Bedenken an der Ordnungsmäßigkeit des angefochtenen Beschlusses bestehen zudem, weil nicht klargestellt ist, ob die Kosten aus der Instandhaltungsrücklage oder dem rücklagenfreien Gemeinschaftsvermögen gedeckt werden sollen. Die Gemeinschaft durfte nicht lediglich beschließen, die Kosten aus dem Betrag von € 32.619,– zu bestreiten, die von der Vorverwaltung und die Verwalterin überwiesen worden waren. Denn zur ordnungsgemäßen Verbuchung der Ausgabe sowie zur Erstellung der Jahresabrechnung musste die Verwalterin wissen, in welcher Höhe die Instandhaltungsrücklage für die Auswechslung des Dachterrassengeländers in Anspruch genommen werden sollte und in welcher Höhe die Kosten aus rücklagenfreiem Gemeinschaftsvermögen bestritten werden sollten. Dies lässt die Beschlussfassung jedoch offen. Daran ändert sich auch nichts, wenn man den Beschlusswortlaut zu Gunsten der Beklagten so ausgelegt, dass die Sanierungskosten in Höhe von € 10.000,– aus der beschlossenen Sonderumlage bezahlt werden sollten, obwohl diese nur „eine Zwischenfinanzierung“ darstellen sollte. Die Entscheidung darüber, ob die Kosten primär aus der Instandhaltungsrücklage oder primär aus dem rücklagenfreien Verwaltungsvermögen oder zu gleichen Anteilen aus beiden „Töpfen“ entnommen werden sollten, konnte die Eigentümerversammlung nur selbst treffen und nicht wirksam der Verwaltung überlassen.
5.
Die Kostenentscheidung folgt aus § 92 Abs. 2 ZPO. Der Unterliegensanteil der Klägerin ist mit 4 % relativ geringfügig. Durch die Anfechtung auch des zu TOP 8 gefassten Beschlusses wurden keine besonderen Kosten ausgelöst.
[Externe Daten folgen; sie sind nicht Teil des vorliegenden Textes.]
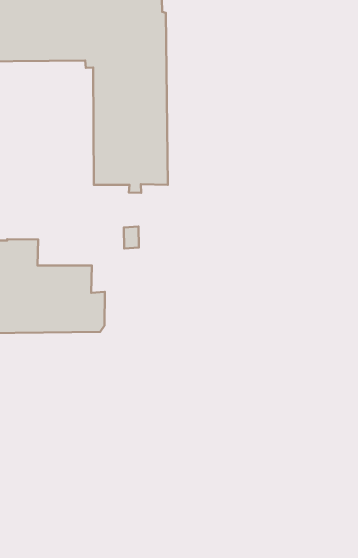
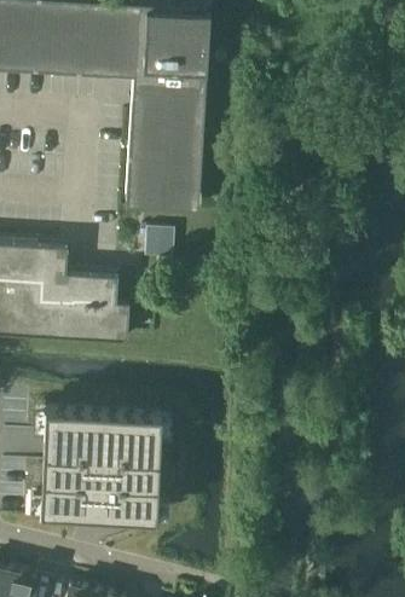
building: none -> [40,408,162,518]

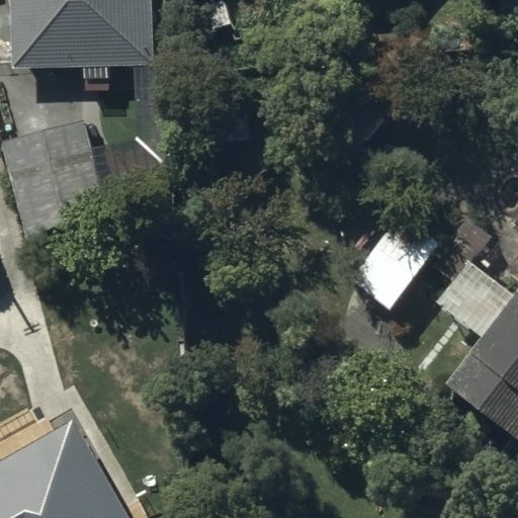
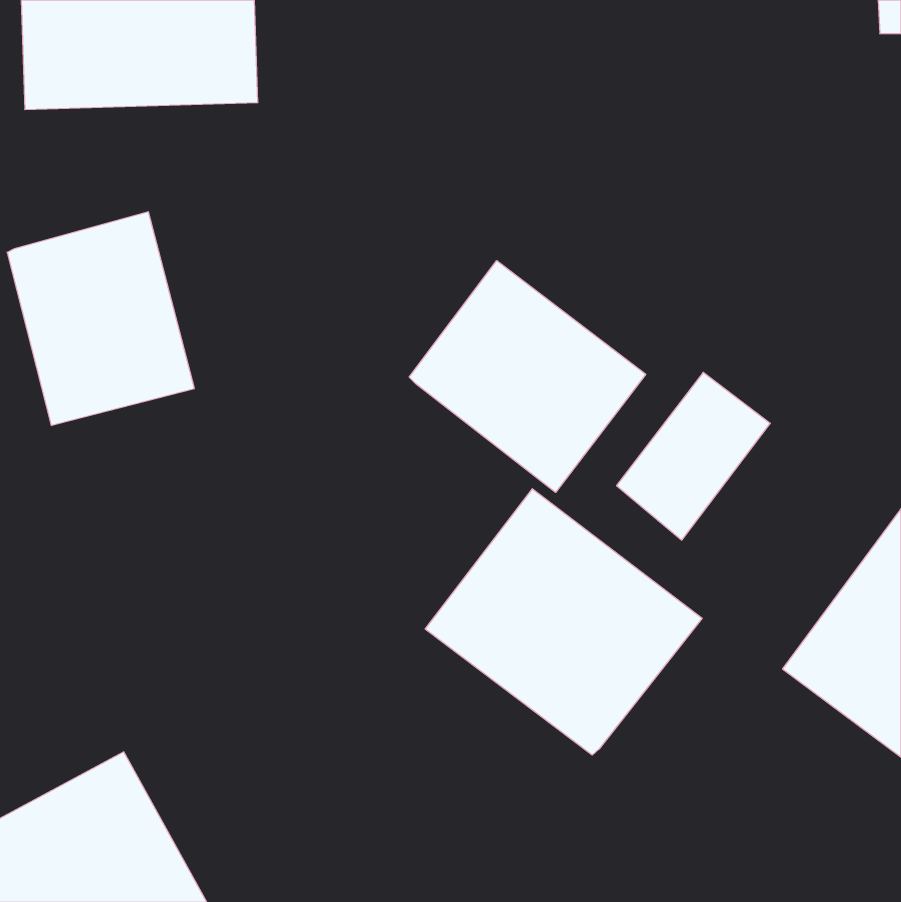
building: none -> [409,261,646,492]
building: none -> [425,489,702,755]

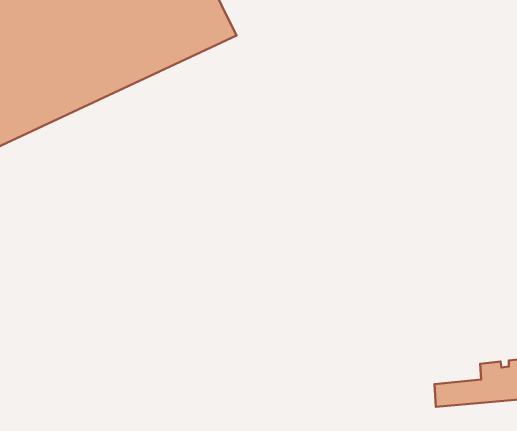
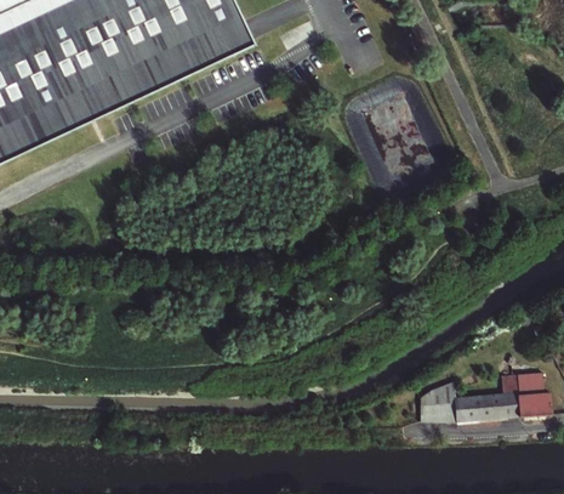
building: none -> [420,396,457,420]

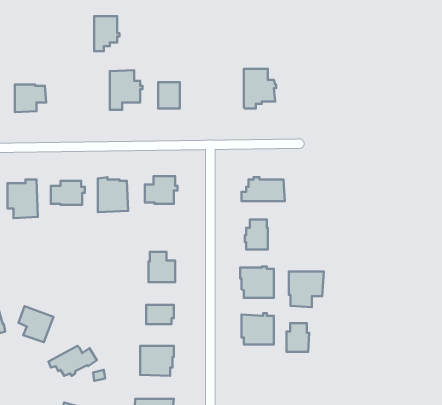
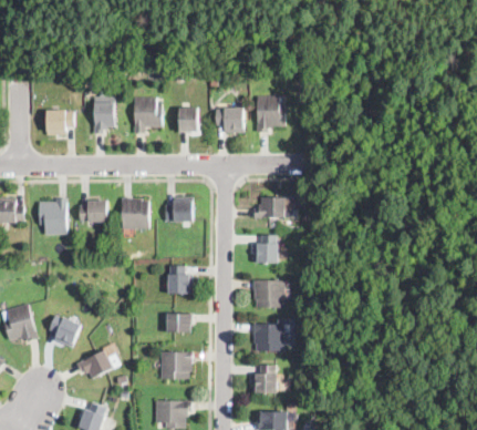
building: [94,16,120,51] -> [93,103,116,135]
building: none -> [215,108,245,134]
building: [289,272,324,307] -> none
building: [286,323,309,352] -> [256,365,277,391]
Einer Entscheidung über die vorläufige Vollstreckbarkeit bedarf es nicht, da die Kammer die Revision gegen dieses Urteil nicht zulässt und die Nichtzulassungsbeschwerde gem. § 62 Abs. 2 WEG ausgeschlossen ist.
Die Revision ist nicht zuzulassen, weil die Voraussetzungen des § 543 Abs. 2 ZPO nicht vorliegen.